CDM involves processes that audit data quality and undertake data cleansing activity to maintain and improve its integrity so that it is always available for use.
It should always start with creating quality data in source systems that customers and employees use on a day-to-day basis rather than trying to correct data in data warehouses, data lakes and data marts that may have been modified. Having a data quality culture, where employees understand the importance of complete and accurate data is crucial.
Customer data wasn’t always regarded as being crucial or even important to a bank’s reputation or economic success. Only the customer’s name and address were of any real importance, especially if they were borrowing money.
When processes were manual, data completeness or integrity wasn’t the main concern. The data stayed on a piece of paper that was filed and rarely examined until it was shredded. In the early years of computerisation, few systems used any sort of real-time validation, any checking was manual, and the prime concern was that all the fields were filled – with something.

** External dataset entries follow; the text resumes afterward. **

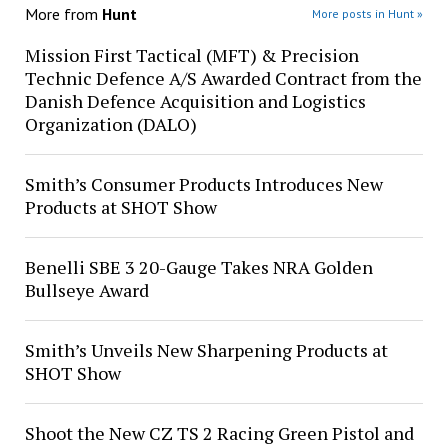
More from
Hunt
More posts in Hunt »
Mission First Tactical (MFT) & Precision
Technic Defence A/S Awarded Contract from the
Danish Defence Acquisition and Logistics
Organization (DALO)
Smith’s Consumer Products Introduces New
Products at SHOT Show
Benelli SBE 3 20-Gauge Takes NRA Golden
Bullseye Award
Smith’s Unveils New Sharpening Products at
SHOT Show
Shoot the New CZ TS 2 Racing Green Pistol and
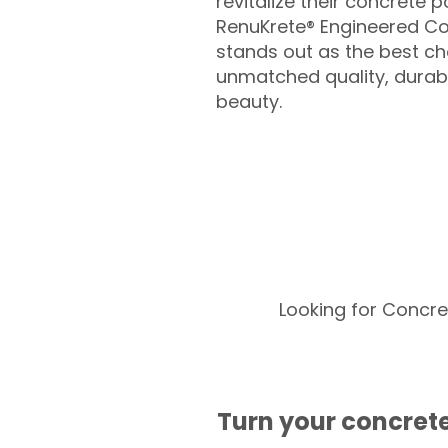
revitalize their concrete p
RenuKrete® Engineered Co
stands out as the best cho
unmatched quality, durabil
beauty.
Looking for Concre
Turn your concrete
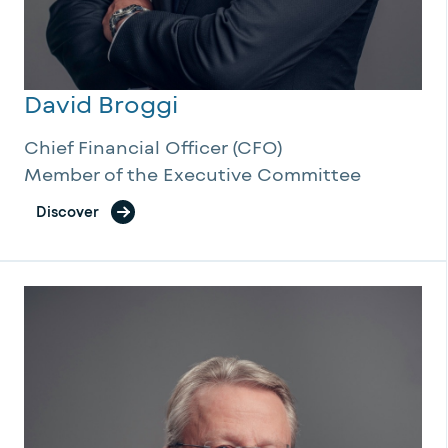
David Broggi
Chief Financial Officer (CFO)
Member of the Executive Committee
Discover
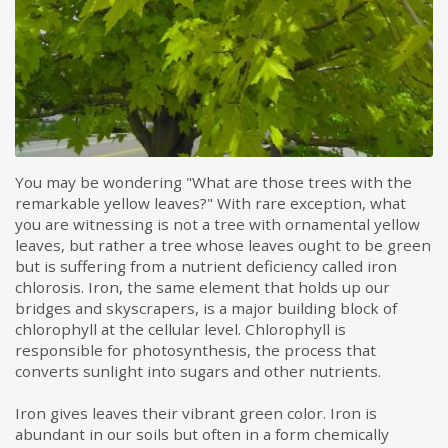
You may be wondering "What are those trees with the
remarkable yellow leaves?" With rare exception, what
you are witnessing is not a tree with ornamental yellow
leaves, but rather a tree whose leaves ought to be green
but is suffering from a nutrient deficiency called iron
chlorosis. Iron, the same element that holds up our
bridges and skyscrapers, is a major building block of
chlorophyll at the cellular level. Chlorophyll is
responsible for photosynthesis, the process that
converts sunlight into sugars and other nutrients.
Iron gives leaves their vibrant green color. Iron is
abundant in our soils but often in a form chemically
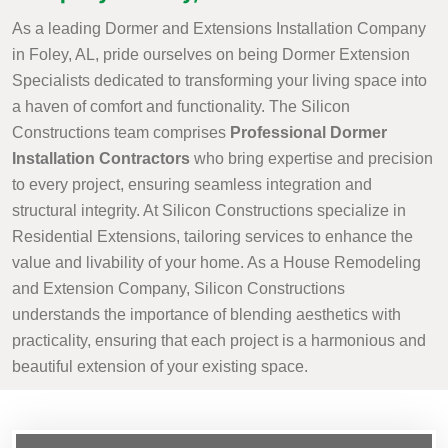
As a leading Dormer and Extensions Installation Company
in Foley, AL, pride ourselves on being Dormer Extension
Specialists dedicated to transforming your living space into
a haven of comfort and functionality. The Silicon
Constructions team comprises
Professional Dormer
Installation Contractors
who bring expertise and precision
to every project, ensuring seamless integration and
structural integrity. At Silicon Constructions specialize in
Residential Extensions, tailoring services to enhance the
value and livability of your home. As a House Remodeling
and Extension Company, Silicon Constructions
understands the importance of blending aesthetics with
practicality, ensuring that each project is a harmonious and
beautiful extension of your existing space.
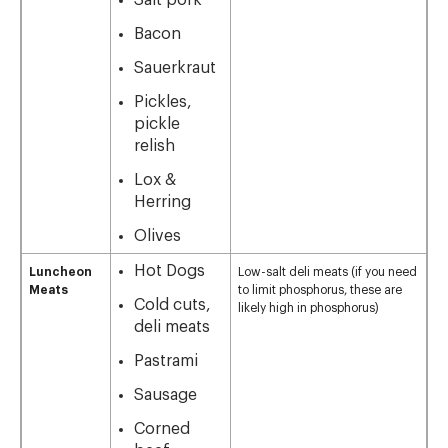
Salt pork
Bacon
Sauerkraut
Pickles,
pickle
relish
Lox &
Herring
Olives
Hot Dogs
Luncheon
Low-salt deli meats (if you need
Meats
to limit phosphorus, these are
Cold cuts,
likely high in phosphorus)
deli meats
Pastrami
Sausage
Corned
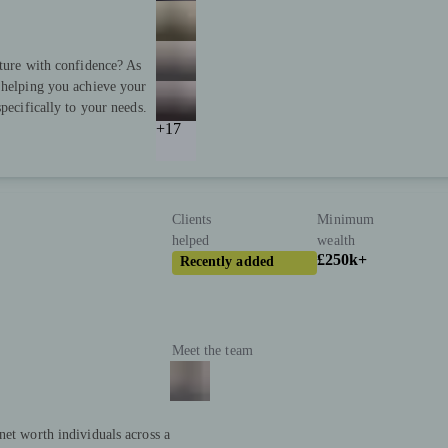
uture with confidence? As
 helping you achieve your
pecifically to your needs.
+17
Clients
Minimum
helped
wealth
£250k+
Recently added
Meet the team
net worth individuals across a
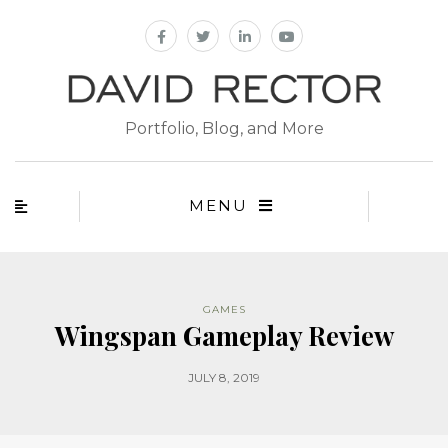
Portfolio, Blog, and More
MENU
GAMES
Wingspan Gameplay Review
JULY 8, 2019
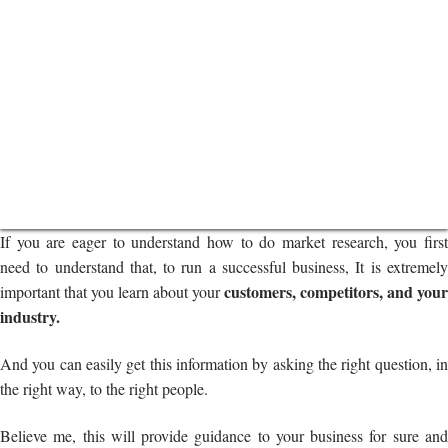
If you are eager to understand how to do market research, you first
need to understand that, to run a successful business, It is extremely
customers, competitors, and your
important that you learn about your
industry.
And you can easily get this information by asking the right question, in
the right way, to the right people.
Believe me, this will provide guidance to your business for sure and
help you understand your customers as much as possible.
As you already know, in this blog, we are talking about how to conduct
market research for business development.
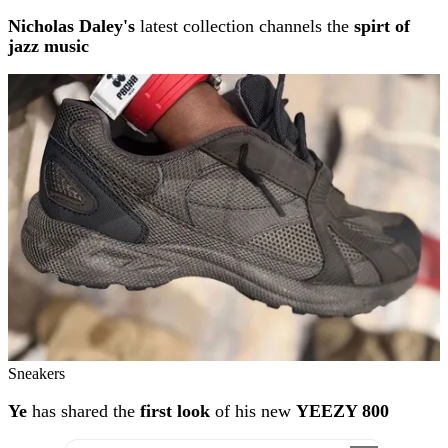
Nicholas Daley's
latest collection channels the
spirt of
jazz music
Sneakers
Ye
has shared the
first look
of his new
YEEZY 800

As a result, where the employee didn’t want to ask the customer’s age, they might input ‘1 January 1900’ to bypass the question. If unchecked, it can cause customers who are over 80 years old to be listed as still living with their parents, according to the bank’s data. Possible, but unlikely.
Or the employee may omit the customer’s second name from the product application form to the computer input, as that’s how the customer is known to them. As systems were product-based without real-time customer matching, the system opened a new product for a seemingly new customer. When the bank created a customer-based platform, it created two profiles for the same customer. When the customer signed up for Internet banking, they’d complain that they couldn’t see all their products.
Computers sometimes had difficulty with unusual spellings. Doctor De’Ath, a not uncommon name, whose family originated from the village of Ath in Belgium, could become Doctor Death, which is embarrassing for all concerned.
Some disgruntled employees changed customers’ names to Disney cartoon characters or something more derogatory if the employee thought the customer complained a lot. Unaware of how data were used, customers were sometimes very annoyed to receive direct marketing that insulted them. It usually resulted in them closing their account.
Some of these mistakes were simply because employees didn’t use computers at home or didn’t understand that the bank was using the data they input for automated direct marketing. Naively, banks assumed data would be transcribed accurately and honestly, often finding out that this wasn’t the case through bad publicity.
Banks instituted regular data completeness and cleansing exercises, but these proved unpopular and difficult to manage. Eventually they implemented ‘fuzzy logic’ based checking and cleaning software and real-time validation, with a dictionary of forbidden words.
Online account opening has mitigated some of this issue, as it is now the customer that gets their own information wrong!
Customer Data Management also involves ensuring data quality by undertaking data audits and cleansing activity. These should be automated but can be manual or semi-manual and should focus on correcting data in source systems, rather than data warehouses, data lakes or marts that use the data.
The process involves removing typographical errors or correcting information against known good values, or alternatively using ‘fuzzy logic’ or ‘approximate string matching’ to correct records that partially match existing verified known records. This may include rejecting any post code or zip code against the most current post office list.
Data harmonisation or normalisation means bringing together varying file formats or naming conventions, for example, transforming abbreviations, such as ‘St’ or ‘Rd’ into ‘Street’ or ‘Road’ respectively to hold common data.